On her debut EP, Even Born Again, Jaffe sang, "Ain't in love with the world / I'm just in love with its clutter" on "Under". Then grounded, the Jaffe of Don't Disconnect is coming from a disembodied perspective. The title track's technological connotation pulses along, signifying both the link and space between narrator and subject. Subjugation versus obedience is a recurring theme in Jaffe's music; here, romantic immediacy is weighed against personal restraint on "Your Return".

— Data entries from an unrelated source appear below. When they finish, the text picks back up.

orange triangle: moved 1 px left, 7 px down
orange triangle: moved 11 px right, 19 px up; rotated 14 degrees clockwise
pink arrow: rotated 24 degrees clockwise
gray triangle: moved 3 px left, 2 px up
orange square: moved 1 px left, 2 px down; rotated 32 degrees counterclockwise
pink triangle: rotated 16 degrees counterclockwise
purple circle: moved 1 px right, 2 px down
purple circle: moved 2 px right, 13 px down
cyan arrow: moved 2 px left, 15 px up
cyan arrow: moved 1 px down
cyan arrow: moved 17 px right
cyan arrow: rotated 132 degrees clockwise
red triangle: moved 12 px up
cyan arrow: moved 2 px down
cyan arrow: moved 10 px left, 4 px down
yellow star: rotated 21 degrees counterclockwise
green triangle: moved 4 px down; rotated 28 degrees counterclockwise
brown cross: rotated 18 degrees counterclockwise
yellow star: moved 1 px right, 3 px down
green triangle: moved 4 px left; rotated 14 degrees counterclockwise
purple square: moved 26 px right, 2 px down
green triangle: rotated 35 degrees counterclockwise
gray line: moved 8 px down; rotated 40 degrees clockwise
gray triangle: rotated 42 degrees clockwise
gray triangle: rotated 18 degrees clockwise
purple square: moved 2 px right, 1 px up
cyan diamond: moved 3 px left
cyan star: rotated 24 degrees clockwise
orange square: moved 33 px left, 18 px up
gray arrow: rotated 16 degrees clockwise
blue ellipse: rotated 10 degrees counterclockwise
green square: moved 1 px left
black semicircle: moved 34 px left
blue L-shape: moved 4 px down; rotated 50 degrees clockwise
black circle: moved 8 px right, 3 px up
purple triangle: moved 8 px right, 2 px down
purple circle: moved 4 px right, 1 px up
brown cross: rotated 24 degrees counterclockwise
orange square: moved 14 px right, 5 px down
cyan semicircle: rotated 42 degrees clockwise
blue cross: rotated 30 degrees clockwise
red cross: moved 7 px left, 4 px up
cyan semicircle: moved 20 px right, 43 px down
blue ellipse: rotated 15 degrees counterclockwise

Having streamlined her lyrical density to pop music's oft-repeated phrases, they do not lack in emotional heft. More poetry than prose, Don't Disconnect's lyrics are concise, pointed, and questioning. The insular rumination of Suburban Nature's "Clementine" remains on "Slow Pour" and the paranoid "Revelation", with its inquisitive refrain of "Is everything a sign for me?" Jaffe's once quavering delivery is now assured and strong, thanks to both producer McKenzie Smith (Midlake) and Jaffe's own artistic maturity as demonstrated on Don't Disconnect's most verbose song, "Defence". A meta-penance of sorts, the song can be taken as Jaffe pondering her own evolution: "On and on / I struggle letting go / On and on / To push the button and just leave it alone."
Even with the change in tack, Jaffe maintains her traditional minimalist framework, allowing space between her lyrics. Here, those spaces are filled in with elements from a broad spectrum ranging from krautrock on "Fatalist" to the synths on "Revelation" that recall the darker moments of Depeche Mode's catalog. Guitars remain, adorning the symphonic "Satire", its biting lyrics easily fitting in with the songs of Suburban Nature. Album closer "Leaving the Planet" equals the bombast of The Who's "Baba O'Riley" in its truncated form.
Foregoing the radio-tested necessity of having a hook within every ten seconds of a song, Jaffe proves lyrics count. Having landed on a sound that tethers the many moods of her ambitious and intellectual songs together, she speaks volumes while singing very little on Don't Disconnect's futuristic indictment against modernity. If not today, in the future Sarah Jaffe will reap the recognition she justly deserves for Don't Disconnect.